Não se trata de debate lá muito profundo ou novo, mas está na mídia financeira global. É a mesma conversa que ficara mais estridente pouco antes e depois da crise de 2008. Em suma, questiona-se que tipo de estabilidade é essa, a dos BCs e suas metas, que termina em tamanha catástrofe.
Grosso modo, em regimes de meta de inflação, os BCs procuram manter os preços em torno de uma linha (a meta) por meio de mexidas nos juros (o que em tese regula o ritmo da economia) e por meio do convencimento dos mercadores de dinheiro a respeito da estabilidade do preço de sua mercadoria básica.
Os críticos observam, por exemplo, que as catástrofes financeiras dos séculos 20 e 21 foram precedidas de períodos de inflação baixa para o consumidor, de grande expansão do crédito, de especulação estéril, de bolhas e estouros.
Foi assim em 1929 nos EUA, em 1987-89 no Japão, de 1996 a 2006 nos EUA (várias bolhas) etc. A inflação de varejo parecia baixa, mas havia inflação de ativos como ações e imóveis, por exemplo.
Um índice de inflação deveria ser uma "cesta" de preços de tudo (de carros e barbearia a terrenos na lua e derivativos loucos)? Se fosse possível tal índice, os BCs teriam capacidade de influenciar preços?
Os BCs apenas teriam a ilusão de que controlam parte relevante das variações de preços. A baixa na inflação dos 2000 teria sido, em parte, devida à oferta de manufaturas baratas dos países recentemente industrializados, China e cia. Esse seria apenas um exemplo de ilusão do poder dos BCs, dizem os críticos.
Os BCs não teriam controle sobre o efeito final sobre os preços (de bens ou ativos financeiros) provocado pelo aumento ou redução de dinheiro na praça.
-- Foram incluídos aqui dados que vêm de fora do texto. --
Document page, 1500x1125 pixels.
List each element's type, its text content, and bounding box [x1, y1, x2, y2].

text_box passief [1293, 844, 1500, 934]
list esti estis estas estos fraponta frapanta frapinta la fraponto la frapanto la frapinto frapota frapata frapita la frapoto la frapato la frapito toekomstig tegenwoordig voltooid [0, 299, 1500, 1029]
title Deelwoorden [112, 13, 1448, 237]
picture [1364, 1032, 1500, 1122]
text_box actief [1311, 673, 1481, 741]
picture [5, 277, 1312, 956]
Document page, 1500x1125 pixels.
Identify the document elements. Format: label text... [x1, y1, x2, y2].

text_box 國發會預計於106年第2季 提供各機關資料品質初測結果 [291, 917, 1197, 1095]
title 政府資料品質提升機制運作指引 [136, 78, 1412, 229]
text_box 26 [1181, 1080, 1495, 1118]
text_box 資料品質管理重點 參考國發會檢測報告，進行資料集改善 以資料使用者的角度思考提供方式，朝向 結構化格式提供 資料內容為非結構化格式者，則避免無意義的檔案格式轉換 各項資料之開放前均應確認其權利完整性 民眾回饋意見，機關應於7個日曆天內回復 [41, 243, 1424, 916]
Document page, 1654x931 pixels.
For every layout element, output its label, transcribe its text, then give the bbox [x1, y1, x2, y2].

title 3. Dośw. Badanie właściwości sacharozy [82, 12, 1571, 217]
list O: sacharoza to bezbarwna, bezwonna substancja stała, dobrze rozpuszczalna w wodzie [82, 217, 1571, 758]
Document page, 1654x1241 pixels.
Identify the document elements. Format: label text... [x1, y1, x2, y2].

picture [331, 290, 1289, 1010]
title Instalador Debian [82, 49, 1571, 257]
Os agentes econômicos, a depender de tecnologias financeiras, gostos mutantes, expectativas ou sabe-se lá, reagiriam de modo imprevisível ao relaxamento monetário, causando variações incertas de preços em bens, serviços ou ativos financeiros. Os BCs seriam aprendizes de feiticeiros.
Note-se que essa é uma crítica "liberal": BCs e governos deveriam bulir ainda menos com a economia.
Mas certas querelas sobre metas de inflação devem alegrar os críticos brasileiros "à esquerda". Considere-se o caso de Ben Bernanke (economista-padrão dos mais reputados), presidente do Fed.
No Congresso, foi acusado de inflacionista pela direita alucinada. Respondeu que, apesar do compromisso com a meta e preços estáveis, vez e outra é preciso levar a inflação à meta mais devagarzinho, considerando o estado da economia (tal como faz o "novo BC" de Dilma Rousseff e, aliás, também o fez o de Armínio Fraga, sob FHC).
É o que tem feito o BC do Reino Unido desde 2008. Não era o que vinha fazendo o BC da União Europeia, que sob o comando de Jean-Claude Trichet elevou juros, negou crédito e ajudou a levar a eurozona de volta à recessão e quase ao colapso financeiro, em 2011.
Em suma, há tiros de canhão no concerto já desafinado das metas.
Isto posto, nossa inflação continua alta e dura de matar. Com ou sem canhão.